Saturday, July 4, 2009

I leave 'Villette' for travels elsewhere

"Villette"
By Charlotte Bronte

The gaps in my acquaintance with English literature are few, but I have largely avoided the overwrought Bronte sisters (with "Jane Eyre" as the shining exception), so much so that I was surprised to learn that "Villette" is not the name of the title character, but the town in which the story takes place.

I quit reading this novel on page 138--with several hundred pages yet to go--because my patience with looking up end-note translations of French dialogue just didn't seem worth it given the book so far.

The novel opens well enough, with the introduction of Lucy Snow and her friends and relations in England. These people drop out of the picture somewhat precipitously (I presume I would have met them again had I bothered to continue reading).
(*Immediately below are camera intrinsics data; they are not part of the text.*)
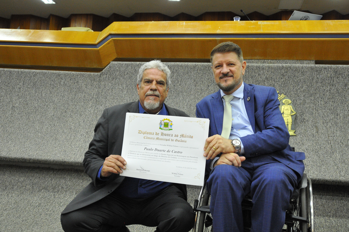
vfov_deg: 36.8
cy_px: 116
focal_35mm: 36
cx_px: 174
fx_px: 349
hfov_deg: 53.2
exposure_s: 1/125
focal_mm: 24
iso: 1600
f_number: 3.2
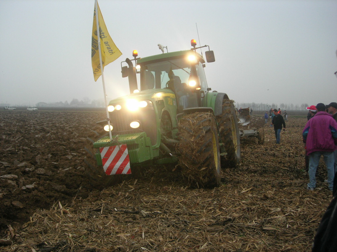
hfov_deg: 49.0
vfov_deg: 37.7
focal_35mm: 38
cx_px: 168
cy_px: 126
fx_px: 370
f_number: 2.8
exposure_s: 1/213
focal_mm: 7.8
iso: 100
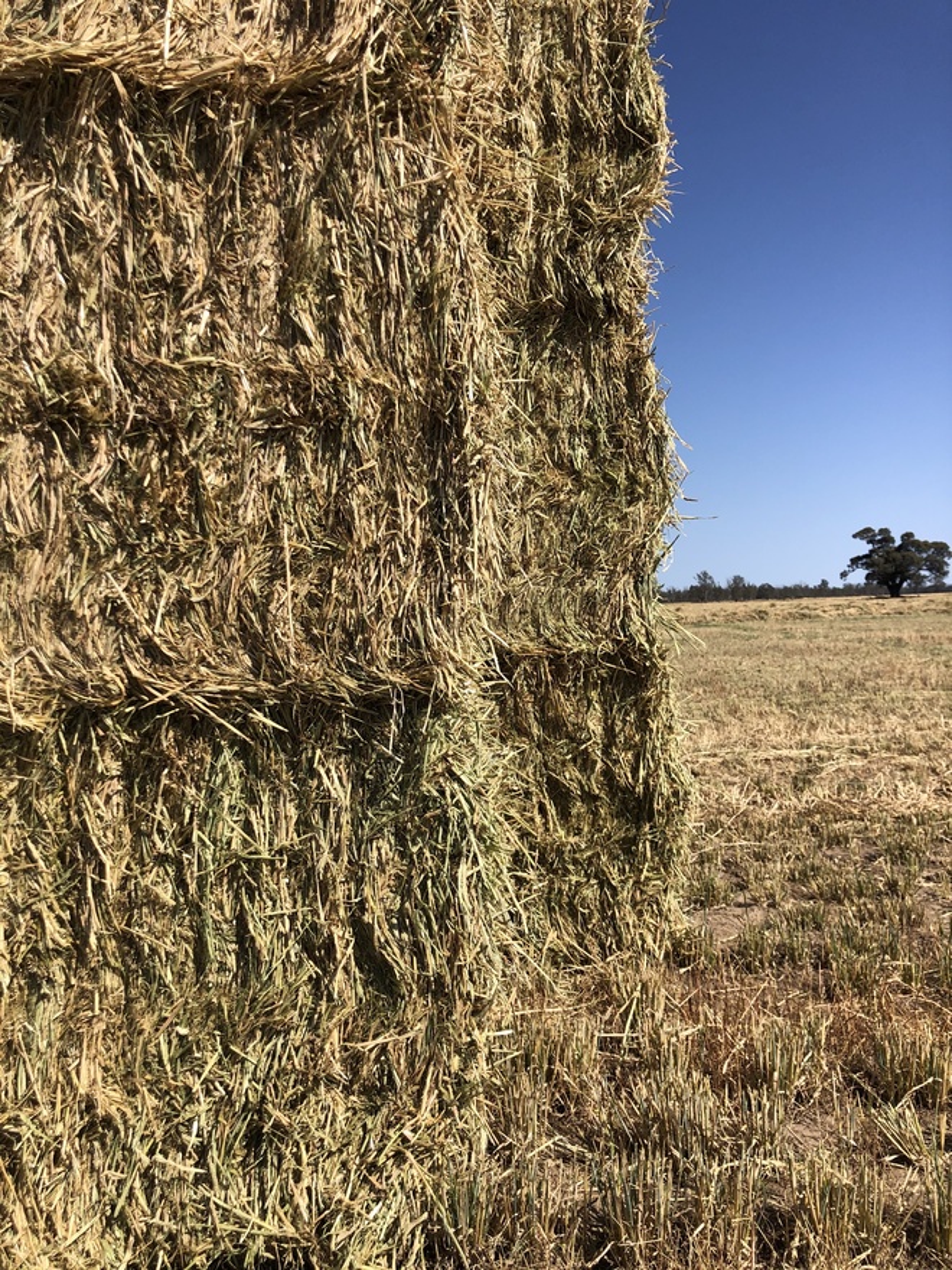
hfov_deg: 49.7
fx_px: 1027
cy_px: 635
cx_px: 476
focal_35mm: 28
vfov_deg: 63.4
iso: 20
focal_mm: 3.99
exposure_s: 1/2525
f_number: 1.8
Inexplicably left penniless, Lucy's stint as paid companion to an elderly lady ends when the old bag dies before providing a promised pension. Acting on an offhand comment that Continental Europeans sometimes seek English governesses for their children in order to teach them the language, Lucy sets sail for a town called Villette, which seems to hover between Flanders and France, where she falls in as governess and then English teacher for the sneaky Madame Beck who spends a lot of time going through her employees' desks and wardrobes and wears "silent slippers," the better to spy on people.
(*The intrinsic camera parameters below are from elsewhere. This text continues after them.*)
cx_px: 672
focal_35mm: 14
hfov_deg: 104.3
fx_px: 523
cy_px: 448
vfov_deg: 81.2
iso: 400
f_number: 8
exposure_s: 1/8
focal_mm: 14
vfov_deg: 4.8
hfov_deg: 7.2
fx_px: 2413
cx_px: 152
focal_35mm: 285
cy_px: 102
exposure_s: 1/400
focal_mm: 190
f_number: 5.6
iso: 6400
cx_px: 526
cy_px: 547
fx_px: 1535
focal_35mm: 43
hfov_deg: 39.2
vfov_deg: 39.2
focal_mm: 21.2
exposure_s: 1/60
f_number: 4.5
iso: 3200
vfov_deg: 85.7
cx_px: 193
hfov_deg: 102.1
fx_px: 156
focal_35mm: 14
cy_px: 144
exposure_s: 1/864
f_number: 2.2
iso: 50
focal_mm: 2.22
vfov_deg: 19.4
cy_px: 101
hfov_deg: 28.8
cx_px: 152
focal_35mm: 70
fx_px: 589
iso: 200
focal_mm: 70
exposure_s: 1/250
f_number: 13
Madame Beck is a great character, but Lucy treats here with a kind of insufferably smug English Protestantism. There is a lot of criticism of Catholicism, Catholic education, Continental childrearing, and French provincialism in general (except for the lovingly described food and generally fine weather).

There are also a lot of wearying descriptions of clothes.

About the time I ducked out of the story, a love intrigue seemed to be developing between one of the school's coquettes and, possibly, the dishy Dr. John, an English physician. I just really didn't care.